The history of deep-sea submersibles started with Dr William Beebe’s Bathysphere in the early 1930s. The craft was used for four years off Bermuda and dived to a depth of over 90 ft (30 m). Since then submersibles have been used in a variety of fields: oceanography, ocean engineering (the oil industry, ocean salvage), archaeology and fisheries.
Bathyspheres were tethered to the mother ship, so they were not very maneuverable. In the late 1940s Auguste Piccard developed the bathyscaphe. The name is derived from two Greek words, bathys, meaning deep, and scaphos, meaning ship. Piccard’s craft allowed the crew to descend several miles beneath the sea in a free-swimming vessel.
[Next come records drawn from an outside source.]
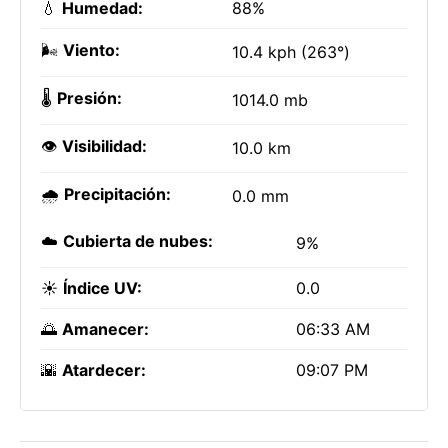
💧
Humedad:
88%
🌬️
Viento:
10.4 kph (263°)
🌡️
Presión:
1014.0 mb
👁️
Visibilidad:
10.0 km
🌧️
Precipitación:
0.0 mm
☁️
Cubierta de nubes:
9%
☀️
Índice UV:
0.0
🌅
Amanecer:
06:33 AM
🌇
Atardecer:
09:07 PM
Deep-sea submersibles came of age in 1960 when the bathyscaphe Trieste descended to 35,000 ft (10,668 m) into the Marianas Trench in the Pacific Ocean, the world’s deepest water. The design concept of the bathyscaphe has been the basis for all succeeding manned submersibles.
The Trieste was followed by a series of other craft. The U.S. Navy built the DSRV (Deep Submergence Rescue Vessel), which can dive to more than 5000 ft (1525 m) and rescue 24 people on each dive.
Another U.S. Navy vessel is the DSSV (Deep Submergence Search Vessel). The NR1 is the world’s first nuclear-powered vessel designed for peaceful purposes – it can dive to depths of 20,000 ft (6100 m).